Complete Example: RAG Experiment Pipeline

from fiddler_evals import init, Project, Application, Dataset, evaluate
from fiddler_evals.pydantic_models.dataset import NewDatasetItem
from fiddler_evals.evaluators import (
    RAGFaithfulness,
    AnswerRelevance,
    ContextRelevance,
    Conciseness
)

# Step 1: Initialize
init(url='https://your-org.fiddler.ai', token='your-token')

# Step 2: Set up organization
project = Project.get_or_create(name='rag_experiments')
app = Application.get_or_create(name='doc_qa_system', project_id=project.id)
dataset = Dataset.create(name='qa_test_set', application_id=app.id)
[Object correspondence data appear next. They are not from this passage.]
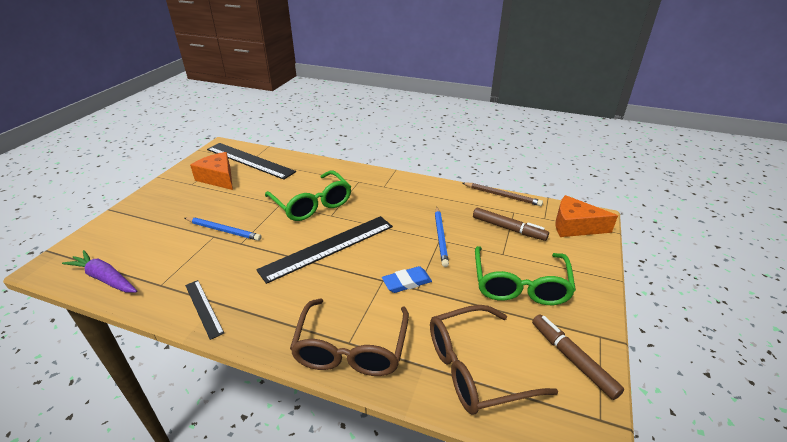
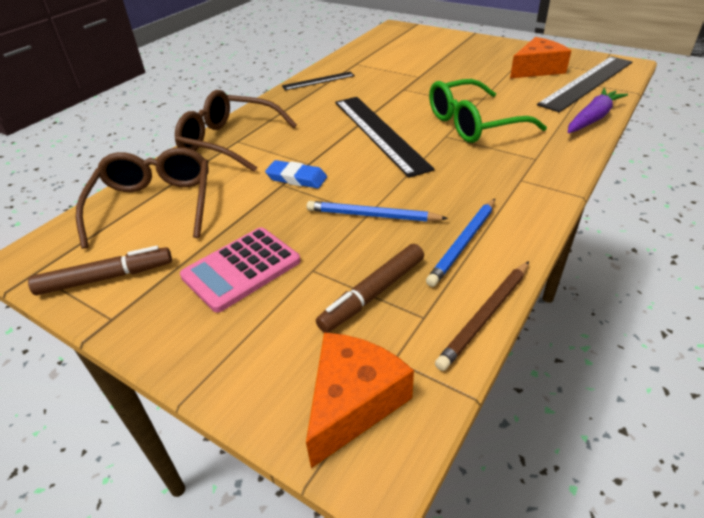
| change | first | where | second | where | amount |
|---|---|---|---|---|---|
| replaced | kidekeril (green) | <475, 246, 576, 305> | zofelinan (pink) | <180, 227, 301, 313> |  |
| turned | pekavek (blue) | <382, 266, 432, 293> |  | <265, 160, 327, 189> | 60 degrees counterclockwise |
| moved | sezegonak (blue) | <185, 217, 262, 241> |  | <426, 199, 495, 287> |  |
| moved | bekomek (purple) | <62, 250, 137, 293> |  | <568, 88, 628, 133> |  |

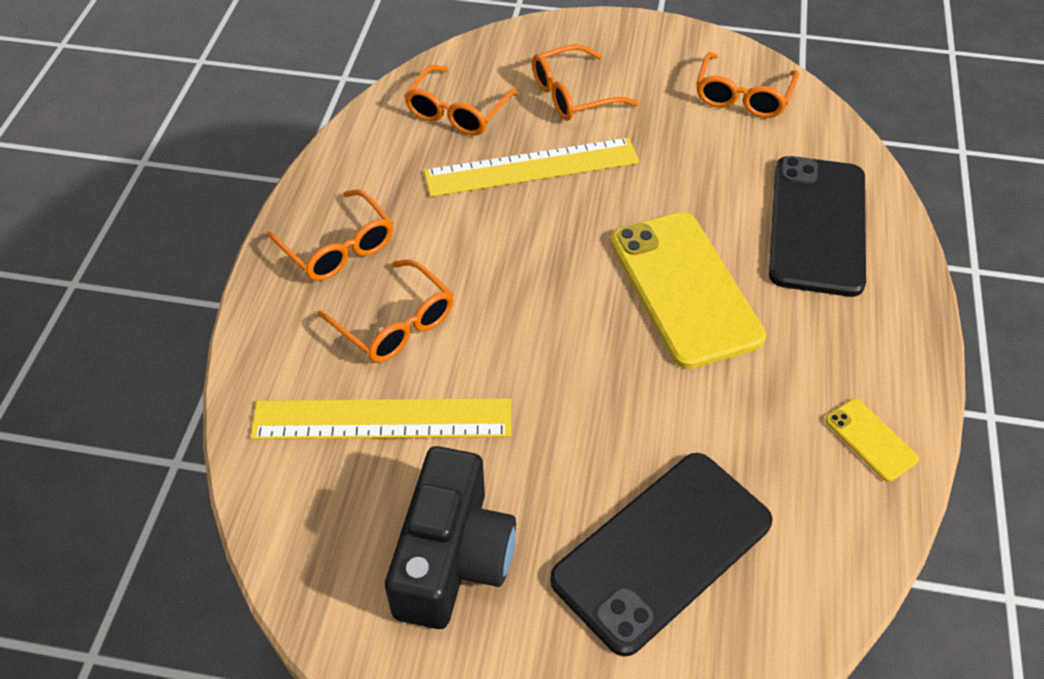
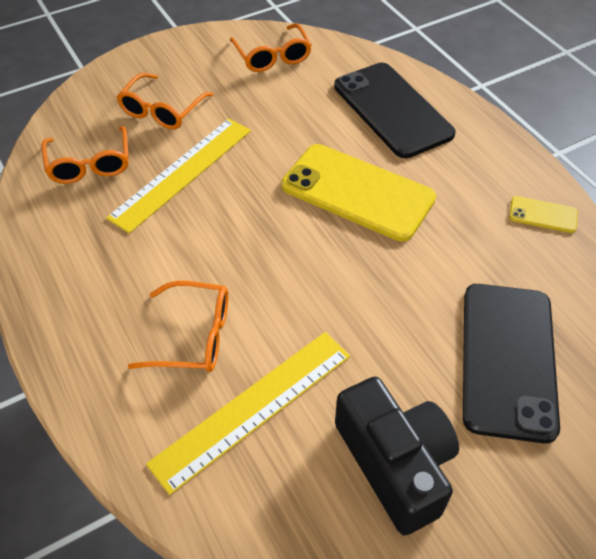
| change | first | where | second | where | amount |
|---|---|---|---|---|---|
| removed | kidekeril (orange) | <267, 189, 393, 281> |  |  |  |

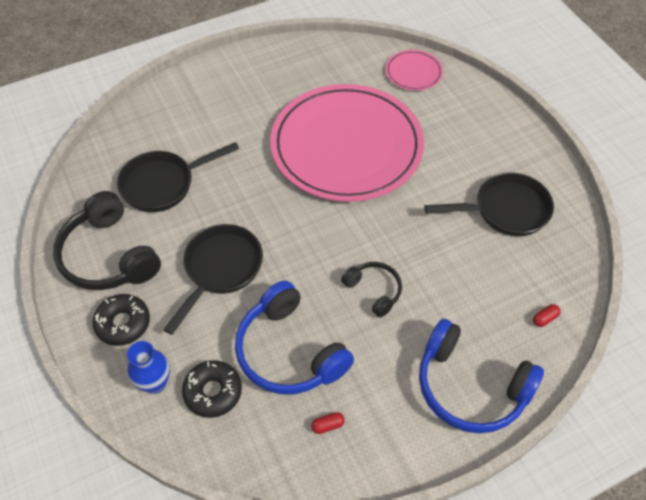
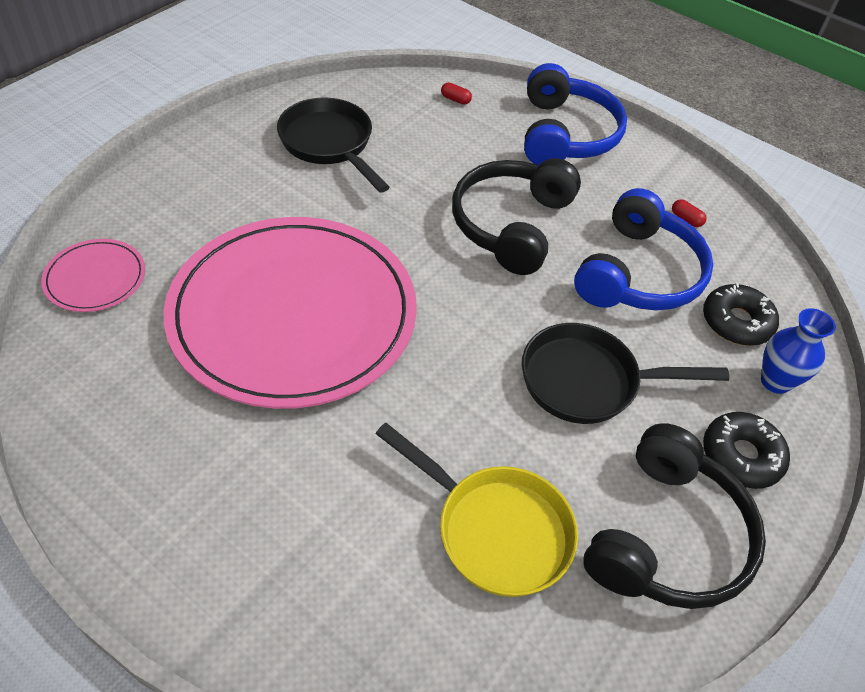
| change | first | where | second | where | amount |
|---|---|---|---|---|---|
| recoloured | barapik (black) | <117, 142, 239, 212> | barapik (yellow) | <376, 423, 578, 597> |  |
| resized | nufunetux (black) | <341, 262, 402, 318> |  | <452, 158, 581, 275> | x1.85 |

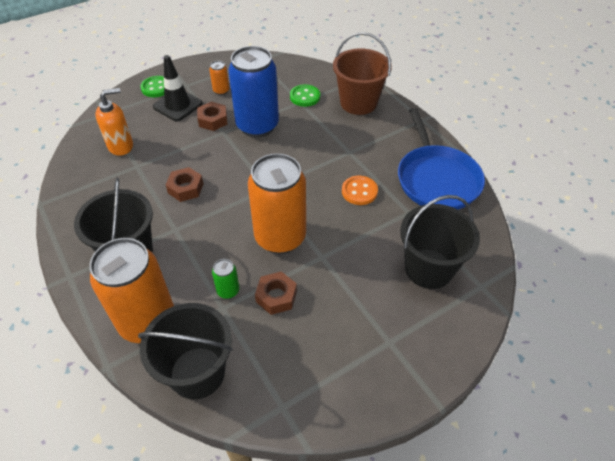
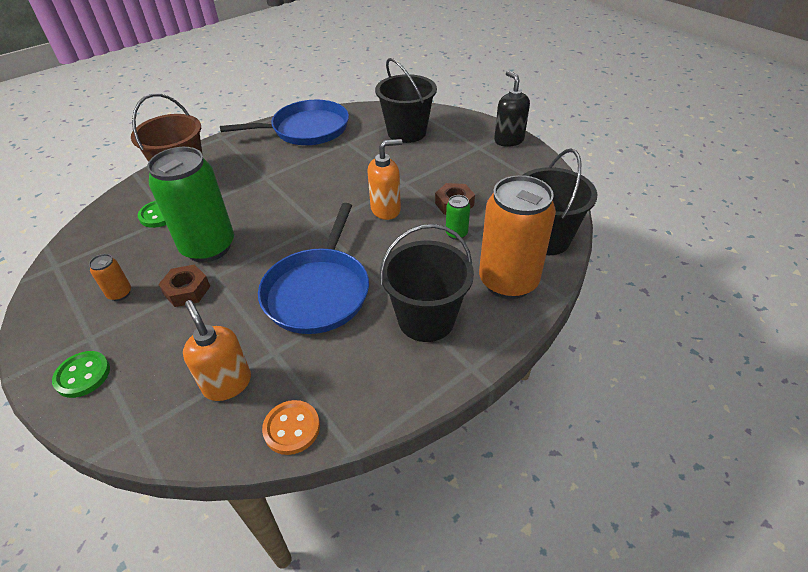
| change | first | where | second | where | amount |
|---|---|---|---|---|---|
| recoloured |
# Step 3: Create test cases
test_cases = [
    NewDatasetItem(
        inputs={
            "user_query": "What is machine learning?",
            "retrieved_documents": "Machine learning is a subset of AI that enables "
                "systems to learn from data."
        },
        expected_outputs={
            "rag_response": "Machine learning is a subset of AI."
        },
        metadata={"difficulty": "easy"}
    ),
]
dataset.insert(test_cases)

# Step 4: Define RAG task
def rag_task(inputs, extras, metadata):
    """Your RAG system implementation."""
    user_query = inputs["user_query"]
    retrieved_documents = inputs["retrieved_documents"]

    # Call your RAG system (simplified example)
    rag_response = generate_answer(user_query, retrieved_documents)

    return {
        "rag_response": rag_response,
        "retrieved_documents": retrieved_documents,
    }

# Step 5: Run comprehensive evaluation
results = evaluate(
    dataset=dataset,
    task=rag_task,
    evaluators=[
        RAGFaithfulness(model="openai/gpt-4o", credential="your-llm-credential"),     # Check factual grounding (Yes/No)
        AnswerRelevance(model="openai/gpt-4o", credential="your-llm-credential"),     # Check relevance to query (High/Medium/Low)
        ContextRelevance(model="openai/gpt-4o", credential="your-llm-credential"),    # Check retrieval quality (High/Medium/Low)
        Conciseness(model="openai/gpt-4o", credential="your-llm-credential"),         # Check for verbosity
    ],
    name_prefix="rag_eval_v1",
    score_fn_kwargs_mapping={
        "rag_response": "rag_response",
        "retrieved_documents": "retrieved_documents",
        "user_query": lambda x: x["inputs"]["user_query"],
    }
)

# Step 6: Analyze
print(f"Evaluated {len(results.results)} test cases")
for result in results.results:
    print(f"\n{result.dataset_item_id}:")
    for score in result.scores:
        print(f"  {score.name}: {score.value:.3f}")

Best Practices

  1. Start Small: Begin with 10-20 test cases to validate your setup
  2. Use Multiple Evaluators: Combine quality, safety, and domain-specific evaluators
  3. Version Your Experiments: Use name_prefix to track different experiment runs
  4. Monitor Over Time: Run experiments regularly to catch regressions
  5. Custom Evaluators: Create domain-specific evaluators for specialized needs
  6. Leverage Parallelization: Use max_workers for faster evaluation of large datasets
  7. Organize Hierarchically: Use Projects > Applications > Datasets structure

Next Steps

Complete Guides

Concepts & Background

Integration Guides


Summary

You’ve learned how to:
  • ✅ Initialize the Fiddler Evals SDK with init()
  • ✅ Create Projects, Applications, and Datasets for organization
  • ✅ Build experiment datasets with test cases
  • ✅ Use 13 built-in evaluators for quality, safety, and RAG metrics
  • ✅ Create custom evaluators for domain-specific requirements
  • ✅ Run experiments with the evaluate() function
  • ✅ Analyze results programmatically and in the Fiddler UI
The Fiddler Evals SDK provides a comprehensive framework for systematic LLM experiments, enabling you to ensure quality, safety, and accuracy before deploying your AI applications.